The rule of law is collapsing and the UN has accused the police of a wave of extra-judicial killings. Watchdogs say the grand coalition has launched a "feeding frenzy" of corruption. International agencies are feeding one-quarter of the population. An ethnic criminal sect, the Mungiki, is in open war for the Central Province. And there has been no progress on any of the keystones of the 2008 peace plan brokered by Kofi Annan.
While these crises multiply, corruption is all that holds the government together, according to John Githongo, Kenya's most famous whistleblower. "The glue is greed," he explains. He predicts the government will hold together for only as long as it takes rivals to build up "big enough war chests" to literally fight all over again.
The cosy consensus voiced by the Prime Minister, Raila Odinga, that "Kenya looked over the edge of the abyss and stepped back," is wishful thinking, according to Michela Wrong, the British writer whose critique of Kenya's ruling elite, It's Our Turn To Eat, has been effectively banned from bookshops.
Interest in her book – which charts the recent history of the former British colony through Mr Githongo's story and argues that high-level corruption destabilised the country – is such that an underground movement has been set up to get it out to the public. Four hundred people turned up to hear a reading from the book at the National Theatre, the podcast of which is now a popular Kenyan download.

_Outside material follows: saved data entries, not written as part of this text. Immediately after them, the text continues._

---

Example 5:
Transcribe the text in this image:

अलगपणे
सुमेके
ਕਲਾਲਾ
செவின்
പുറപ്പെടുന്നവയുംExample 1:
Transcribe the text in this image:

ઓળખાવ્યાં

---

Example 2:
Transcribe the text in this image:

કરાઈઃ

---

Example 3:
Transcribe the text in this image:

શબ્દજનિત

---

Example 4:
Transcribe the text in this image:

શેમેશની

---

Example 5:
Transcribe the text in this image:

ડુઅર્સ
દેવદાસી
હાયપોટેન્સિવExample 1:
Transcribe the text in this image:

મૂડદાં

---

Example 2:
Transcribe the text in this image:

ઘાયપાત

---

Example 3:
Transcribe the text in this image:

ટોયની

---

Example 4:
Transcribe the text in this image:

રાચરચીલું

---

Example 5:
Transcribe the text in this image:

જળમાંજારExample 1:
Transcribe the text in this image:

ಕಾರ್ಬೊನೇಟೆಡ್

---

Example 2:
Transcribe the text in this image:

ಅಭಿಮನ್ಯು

The book drive is evidence of the interest of ordinary Kenyans in finding out about the history of looting of the state coffers by their political leaders. The Goldenberg scandal of the 1990s which cost the country at least 10 per cent of gross domestic product found a sequel in the Anglo Leasing scandal under the so-called anti-corruption administration of Mwai Kibaki. Efforts to punish the guilty and recover the lost millions have in both cases frozen.
The consequences for the rest of the region of an outright failure in Kenya were brought home during the post-election fighting that killed more than 1,500 people last year, when fuel prices in Uganda and Rwanda went up nearly 20 per cent.

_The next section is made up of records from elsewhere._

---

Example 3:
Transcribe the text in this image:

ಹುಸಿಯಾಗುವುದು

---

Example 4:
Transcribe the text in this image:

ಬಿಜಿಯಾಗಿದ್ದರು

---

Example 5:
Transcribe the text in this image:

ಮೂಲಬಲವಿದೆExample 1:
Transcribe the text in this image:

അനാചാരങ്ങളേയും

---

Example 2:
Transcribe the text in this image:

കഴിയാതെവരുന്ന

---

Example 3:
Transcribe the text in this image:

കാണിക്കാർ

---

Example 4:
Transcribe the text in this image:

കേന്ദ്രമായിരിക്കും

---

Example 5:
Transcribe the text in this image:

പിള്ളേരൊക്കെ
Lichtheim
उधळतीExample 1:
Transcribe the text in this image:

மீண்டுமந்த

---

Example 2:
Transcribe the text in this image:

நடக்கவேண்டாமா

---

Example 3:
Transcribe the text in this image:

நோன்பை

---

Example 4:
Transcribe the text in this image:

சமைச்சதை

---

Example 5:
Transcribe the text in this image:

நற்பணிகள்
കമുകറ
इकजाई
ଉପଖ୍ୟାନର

The Waki Commission, appointed to identify the culprits behind the political violence has long since delivered its report. But the names it contains remain hidden and the deadline for setting up a local tribunal has passed, raising the prospect of government leaders being taken before the International Criminal Court.
Mr Githongo has said that the only cause for optimism is that the grand coalition is proving to all of Kenya's 42 tribes that having their respective "ethnic baron" in power does not improve their lives. He hopes this could break the mould which has seen elections amount to little more than a periodic ethnic census.

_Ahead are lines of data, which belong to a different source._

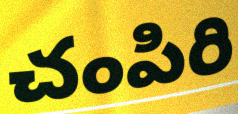
చంపిరి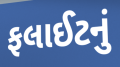
ફલાઈટનું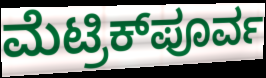
ಮೆಟ್ರಿಕ್‌ಪೂರ್ವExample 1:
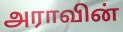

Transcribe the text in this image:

அராவின்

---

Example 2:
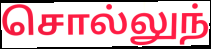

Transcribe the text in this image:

சொல்லுந்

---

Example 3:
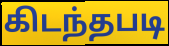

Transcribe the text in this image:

கிடந்தபடி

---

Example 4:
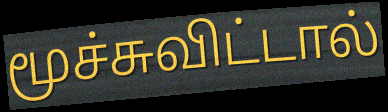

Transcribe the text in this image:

மூச்சுவிட்டால்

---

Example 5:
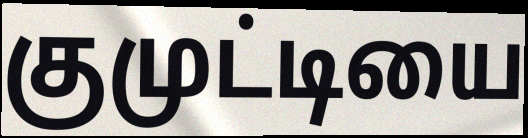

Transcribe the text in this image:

குமுட்டியை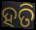
ହତିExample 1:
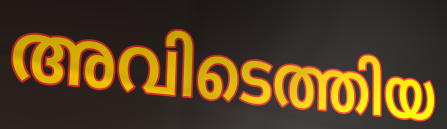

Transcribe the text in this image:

അവിടെത്തിയ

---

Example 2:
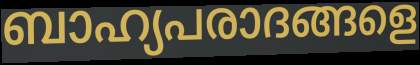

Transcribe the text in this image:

ബാഹ്യപരാദങ്ങളെ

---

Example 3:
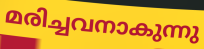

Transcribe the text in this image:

മരിച്ചവനാകുന്നു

Meanwhile, the political void is exacerbating Kenya's tendency to look for "political messiahs", Mr Mati argues. Mr Githongo, the former graft tsar who worked for the current president for two years before fleeing to London with a caseload of evidence of grand corruption, is even being touted as one of them.
Back in Kenya and working as a consultant, Mr Githongo has been engaging in what he calls "conversations with the grassroots" across the country. An editorial in The Nation said the effort to circulate Wrong's book was a new political movement.
Murithi Mutiga, a younger political commentator in Nairobi, is part of a generation that everyone hopes will find a way out of the crisis. He believes the country has come to resemble the banks that have shaken the global financial system. "Kenya is in the curious position of qualifying to be a failed state but for the big Western powers, it's too important to fail."
The telephone directory of Kenya's non-government organisations weighs enough to remind anyone that Nairobi is the region's hub. It is the UN's third most important base after New York and Geneva and hosts the region's largest US diplomatic mission. Nairobi's elite and the international agency staffers, known as "two-yearers", are living in what Mutiga calls an "imaginary stability".
Not many people here perceive themselves to be living in a failed state. And yet "Kenya is a failing state", in his view. And it was this complacency that prompted the shocked response to the Kenya's descent into violence last year.